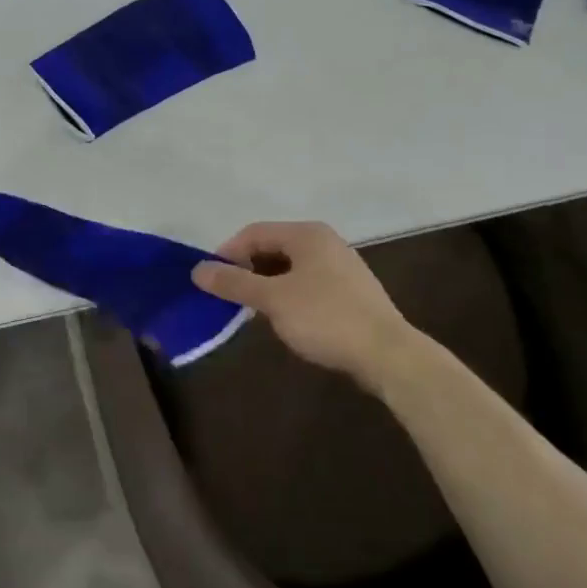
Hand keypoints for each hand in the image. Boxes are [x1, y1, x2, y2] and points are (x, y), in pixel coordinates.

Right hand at [193, 221, 417, 385]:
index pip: (254, 232)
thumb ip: (234, 283)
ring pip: (290, 268)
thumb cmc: (326, 318)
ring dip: (266, 284)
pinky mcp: (350, 291)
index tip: (210, 280)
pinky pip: (307, 284)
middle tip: (229, 296)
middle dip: (247, 270)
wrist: (388, 355)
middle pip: (272, 247)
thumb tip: (198, 269)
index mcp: (307, 234)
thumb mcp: (273, 300)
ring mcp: (341, 266)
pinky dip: (288, 295)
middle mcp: (324, 241)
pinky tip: (284, 319)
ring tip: (253, 310)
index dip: (228, 253)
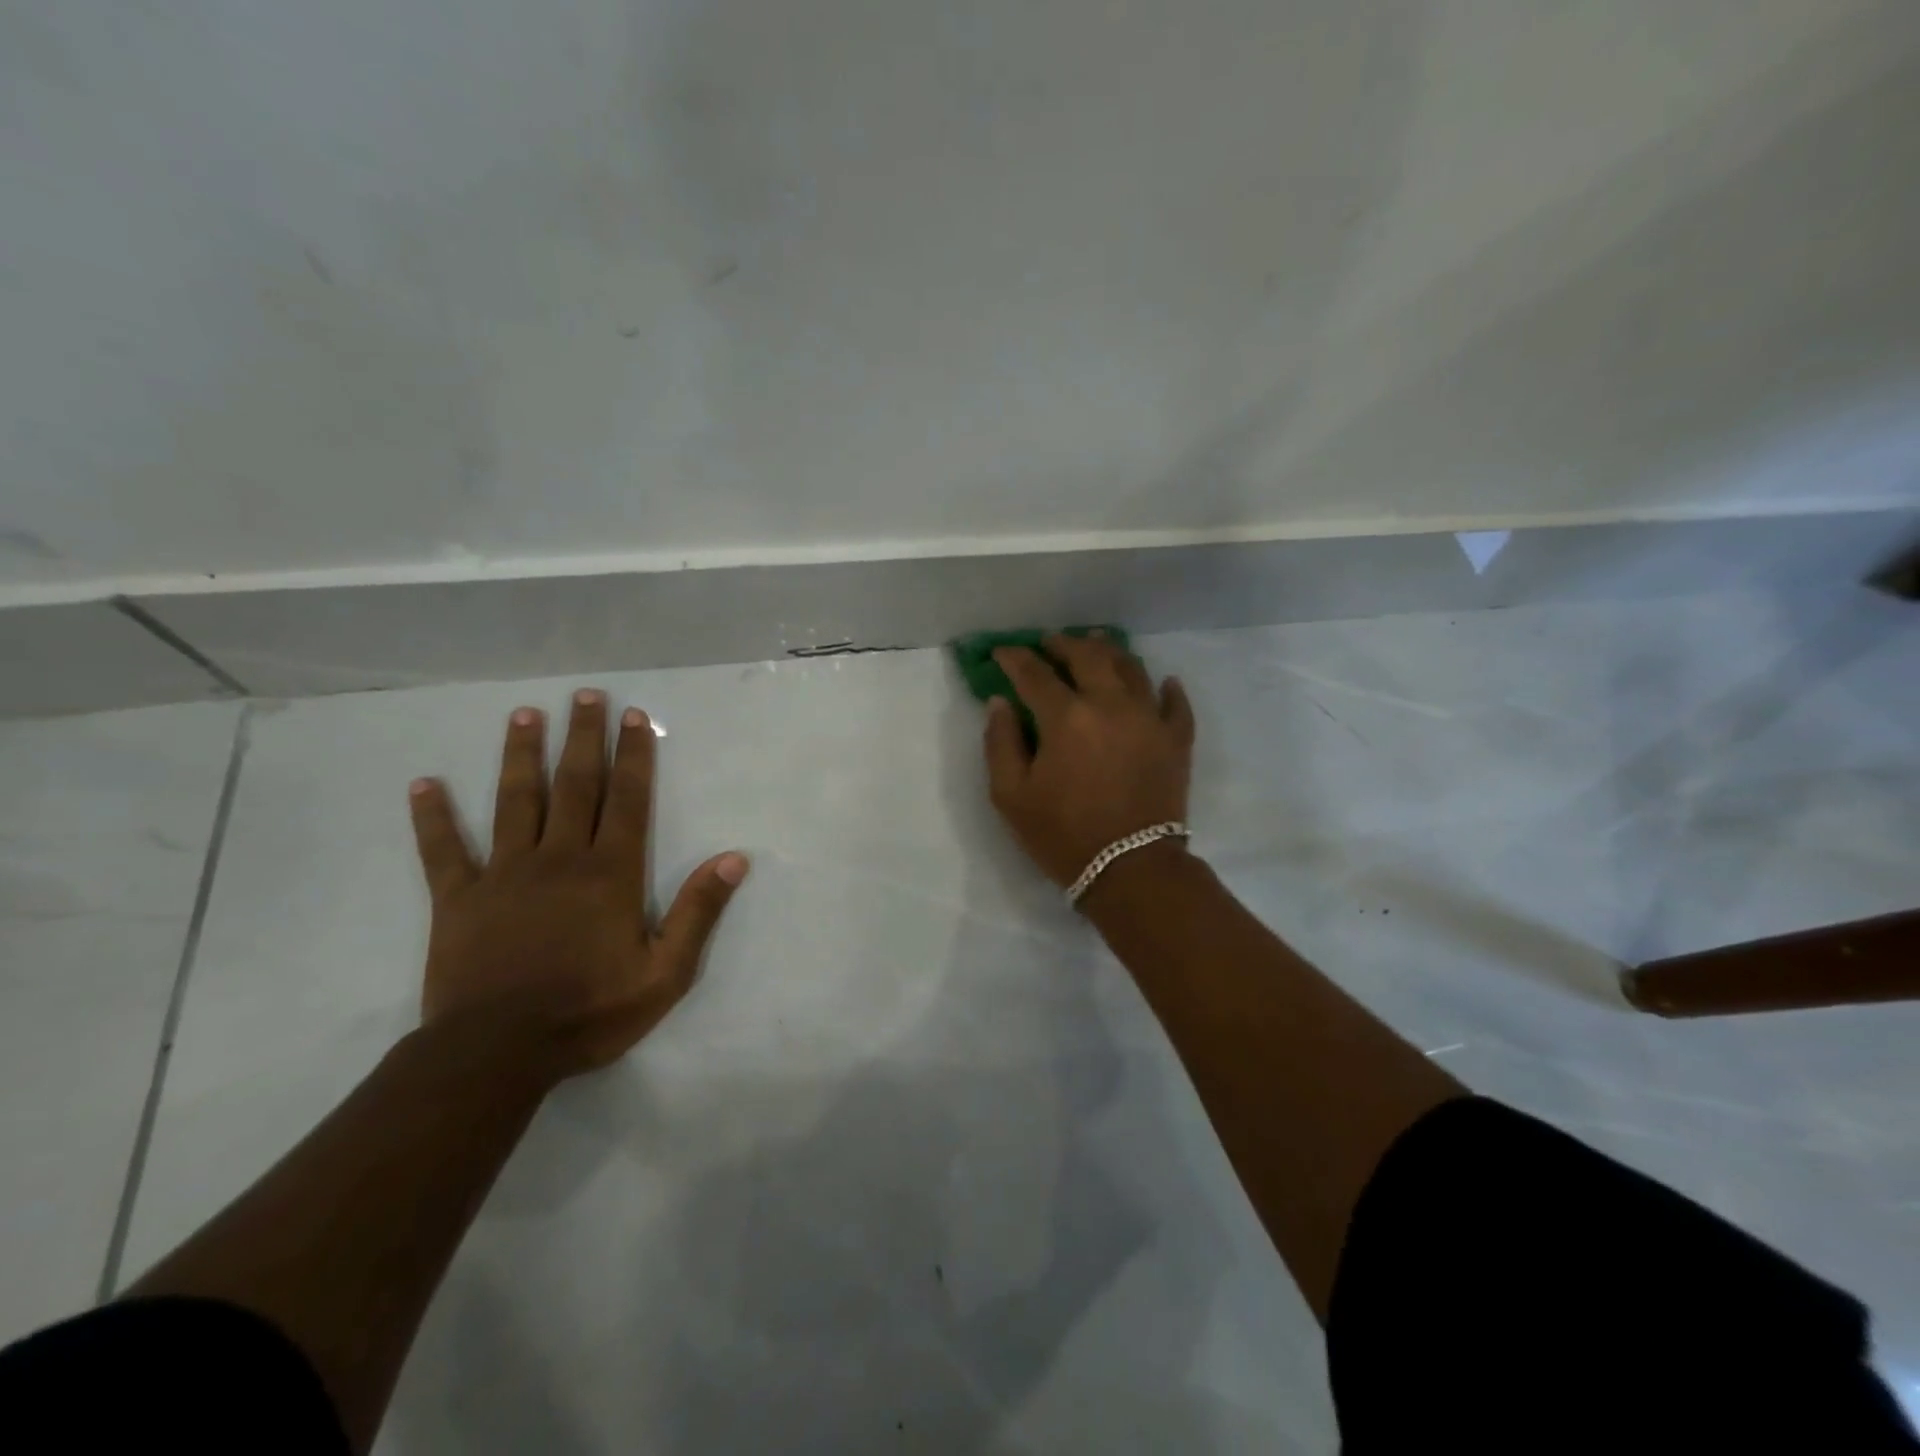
========================
Task goal: All entries should be reproduced exactly; no picture belongs in the result.

Response box:
Hand keypoints for each hand in the image. Boxes are [x1, y1, x2, y2] and points are (x, y), in pixel coordinates.

Right hand at [193, 221, 417, 385]:
index pip: (254, 232)
thumb ip: (234, 283)
ring pip: (290, 268)
thumb cmc: (326, 318)
ring dip: (266, 284)
pinky mcp: (350, 291)
index tip: (210, 280)
pinky pip: (307, 284)
middle tip: (229, 296)
middle dip: (247, 270)
wrist: (388, 355)
middle pip: (272, 247)
thumb tip: (198, 269)
index mcp: (307, 234)
thumb mcp: (273, 300)
ring mcp: (341, 266)
pinky dip: (288, 295)
middle mcp: (324, 241)
pinky tip: (284, 319)
ring tip: (253, 310)
index dip: (228, 253)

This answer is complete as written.